((

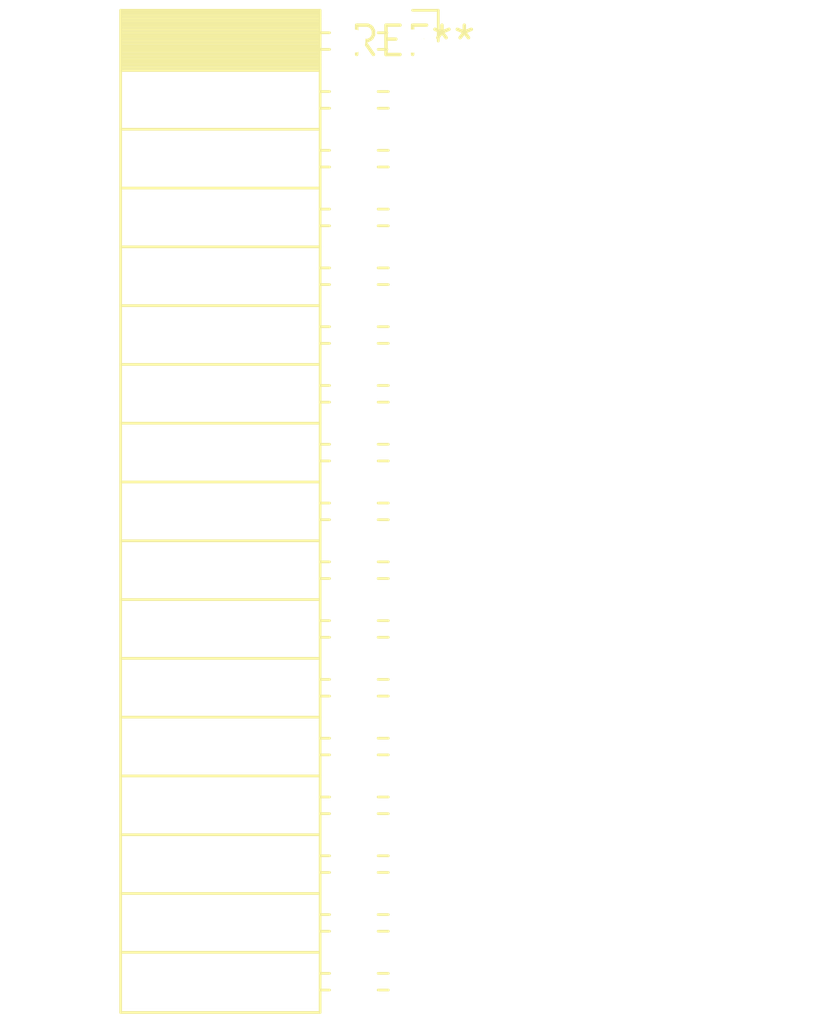
<source format=kicad_pcb>
(kicad_pcb (version 20240108) (generator pcbnew)

  (general
    (thickness 1.6)
  )

  (paper "A4")
  (layers
    (0 "F.Cu" signal)
    (31 "B.Cu" signal)
    (32 "B.Adhes" user "B.Adhesive")
    (33 "F.Adhes" user "F.Adhesive")
    (34 "B.Paste" user)
    (35 "F.Paste" user)
    (36 "B.SilkS" user "B.Silkscreen")
    (37 "F.SilkS" user "F.Silkscreen")
    (38 "B.Mask" user)
    (39 "F.Mask" user)
    (40 "Dwgs.User" user "User.Drawings")
    (41 "Cmts.User" user "User.Comments")
    (42 "Eco1.User" user "User.Eco1")
    (43 "Eco2.User" user "User.Eco2")
    (44 "Edge.Cuts" user)
    (45 "Margin" user)
    (46 "B.CrtYd" user "B.Courtyard")
    (47 "F.CrtYd" user "F.Courtyard")
    (48 "B.Fab" user)
    (49 "F.Fab" user)
    (50 "User.1" user)
    (51 "User.2" user)
    (52 "User.3" user)
    (53 "User.4" user)
    (54 "User.5" user)
    (55 "User.6" user)
    (56 "User.7" user)
    (57 "User.8" user)
    (58 "User.9" user)
  )

  (setup
    (pad_to_mask_clearance 0)
    (pcbplotparams
      (layerselection 0x00010fc_ffffffff)
      (plot_on_all_layers_selection 0x0000000_00000000)
      (disableapertmacros false)
      (usegerberextensions false)
      (usegerberattributes false)
      (usegerberadvancedattributes false)
      (creategerberjobfile false)
      (dashed_line_dash_ratio 12.000000)
      (dashed_line_gap_ratio 3.000000)
      (svgprecision 4)
      (plotframeref false)
      (viasonmask false)
      (mode 1)
      (useauxorigin false)
      (hpglpennumber 1)
      (hpglpenspeed 20)
      (hpglpendiameter 15.000000)
      (dxfpolygonmode false)
      (dxfimperialunits false)
      (dxfusepcbnewfont false)
      (psnegative false)
      (psa4output false)
      (plotreference false)
      (plotvalue false)
      (plotinvisibletext false)
      (sketchpadsonfab false)
      (subtractmaskfromsilk false)
      (outputformat 1)
      (mirror false)
      (drillshape 1)
      (scaleselection 1)
      (outputdirectory "")
    )
  )

  (net 0 "")

  (footprint "PinSocket_2x17_P2.54mm_Horizontal" (layer "F.Cu") (at 0 0))

)

</source>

))

— Task goal —
Search term "Silkscreen": return each line of the data that contains it.

— Completed exercise —
    (36 "B.SilkS" user "B.Silkscreen")
    (37 "F.SilkS" user "F.Silkscreen")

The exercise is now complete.